Lesson 2.4: Data and Information Flashcards
Data pyramid
A concept that visualizes the data-information-knowledge-wisdom hierarchy.
Information
a collection of processed data from a variety of sources.
Knowledge
is a dynamic combination of experience, values, contextual information, expert insight, and grounded intuition that provides an environment and framework for evaluating and incorporating new experiences and information. It originates and is applied in the minds of knowers. In organizations, it often becomes embedded not only in documents and repositories but also in organizational routines, processes, practices, and norms.
Wisdom
knowing the right thing to do.
Structured data
Structured data is coded in a way that makes it easy to convert into a form usable for analysis. Examples of structured data include contact information such as first name, last name, email address, and phone number. In addition, quantitative fields like date of birth, date of transaction, and the amount received or amount due are forms of structured data.
Unstructured data
Unstructured data refers to data that is more complex and possibly stored in a format that is not easily decoded. Unstructured data takes more time to parse through to retrieve the essential information. Examples of unstructured data include data stored in text or video format, comments on a web page, text messages, and videos of presentations or conferences.
Big data
Big data is a large collection of data that is incapable of being processed by previous generations of analytical tools. Big data is rapidly changing the way businesses make decisions and understand customer behavior.
Information systems
Information systems are collections of data and information used to support decision-making in organizations. While information systems do not have to rely on intricate technologies, technology is typically assumed to be one of the components.
What is PII?
Personally Identifiable Information
three core variations of cloud-based systems
infrastructure as a service (IaaS)
platform as a service (PaaS)
software as a service (SaaS)
infrastructure as a service (IaaS)
The IaaS model provides access in a virtualized environment and the computing resources are composed of virtualized hardware. This includes things like network connections, virtual server space, and load balancers.

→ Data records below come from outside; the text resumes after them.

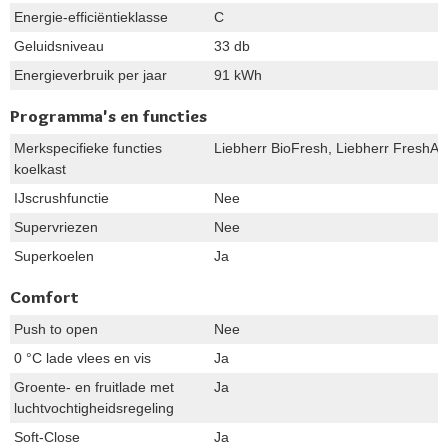
Energie-efficiëntieklasse
C
Geluidsniveau
33 db
Energieverbruik per jaar
91 kWh
Programma's en functies
Merkspecifieke functies
Liebherr BioFresh, Liebherr FreshAir
koelkast
IJscrushfunctie
Nee
Supervriezen
Nee
Superkoelen
Ja
Comfort
Push to open
Nee
0 °C lade vlees en vis
Ja
Groente- en fruitlade met
Ja
luchtvochtigheidsregeling
Soft-Close
Ja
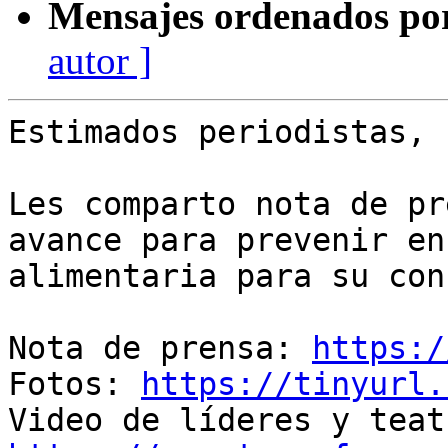
Mensajes ordenados po
autor ]
Estimados periodistas,

Les comparto nota de pr
avance para prevenir en
alimentaria para su con
Nota de prensa: 
https:/
Fotos: 
https://tinyurl.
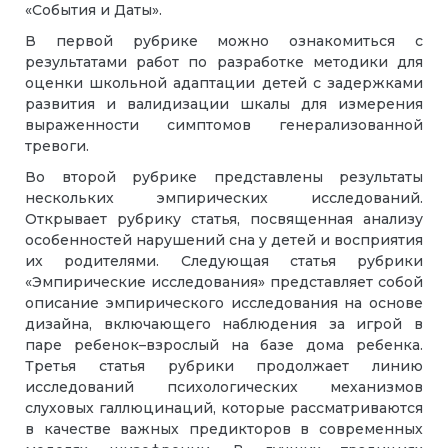
«События и Даты».
В первой рубрике можно ознакомиться с
результатами работ по разработке методики для
оценки школьной адаптации детей с задержками
развития и валидизации шкалы для измерения
выраженности симптомов генерализованной
тревоги.
Во второй рубрике представлены результаты
нескольких эмпирических исследований.
Открывает рубрику статья, посвященная анализу
особенностей нарушений сна у детей и восприятия
их родителями. Следующая статья рубрики
«Эмпирические исследования» представляет собой
описание эмпирического исследования на основе
дизайна, включающего наблюдения за игрой в
паре ребенок–взрослый на базе дома ребенка.
Третья статья рубрики продолжает линию
исследований психологических механизмов
слуховых галлюцинаций, которые рассматриваются
в качестве важных предикторов в современных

platform as a service (PaaS)
In the PaaS model, customers have access to a platform that supports the development and management of web applications. PaaS enables quicker development life cycles and reduced infrastructure requirements since the majority of processing happens in the cloud rather than on local storage and processor resources.
software as a service (SaaS)
With the SaaS model, the software is licensed to customers with subscriptions and central hosting. Some examples include Gmail, Google Docs, and Microsoft Office 365.
infrastructure as a service (IaaS) VS. platform as a service (PaaS)
PaaS is commonly confused with IaaS. The difference lies in who manages the switching, routing, and operating systems. If the client is responsible for licensing the operating system and managing the back-end networking, it is considered IaaS. If the cloud service provider is responsible for licensing the operating systems and back-end storage and networking, it is considered PaaS.
What is data hygiene?
The term data hygiene refers to the processes of ensuring the cleanliness of data (i.e., that the data is relatively error-free). Dirty data can be caused by things such as duplicate records, incomplete or outdated data, and mistakes introduced as data is entered, stored, and managed. Data quality is crucial to operational and transactional processes within an organization and to the reliability of analytical reporting.
Types of bad data
Duplicate data——Two or more identical records
Conflicting data——The same records with differing attributes
Incomplete data——-Missing attributes
Invalid data——Attributes not conforming to standardization
Unsynchronized data——Data not appropriately shared between two systems
Quality data
Quality data is typically defined as data that is precise, valid, reliable, timely, and complete. Different organizations will prioritize these attributes according to their needs. An organization might also include additional attributes.
Precision is an important attribute of data. Precision describes how precise the data is in the context of its intended use. Data collected in healthcare, for example, must be more precise than that of other industries.
Quality data is valid when it meets the requirements of the data collection process. If a data set that captures the age of patients contains values that are negative or greater than 120, using the invalid data might misinform the decision process.
Data should be reliable regardless of where it resides or how it was collected. Whether the patient’s age is in a paper folder in the medical office or in the electronic patient system, the values should be equal.
Data should be collected at the right time to be relevant to decision-making. When deciding how many boots could be sold in a city, data from purchases during fall and winter would be relevant to the decision. Because people do not usually buy boots in the summer, data on how many boots were sold during the summer is not relevant to the decision.
Quality data is complete and thorough, providing a full view of the relevant picture. Incomplete data can lead to serious situations. For example, if a medical office is trying to improve waiting time but leaves out data on various operational details, the results may skew understanding of the reasons for long waiting times, leading to decisions that do not address the real reasons.
Quality Data Attributes
Precise- how precise the data is in the context of its intended use.
Valid-meets the requirements of the data collection process.
Reliable-should be reliable regardless of where it resides or how it was collected.
Timely-Should be collected at the right time to be relevant to decision-making.
Complete- complete and thorough, providing a full view of the relevant picture.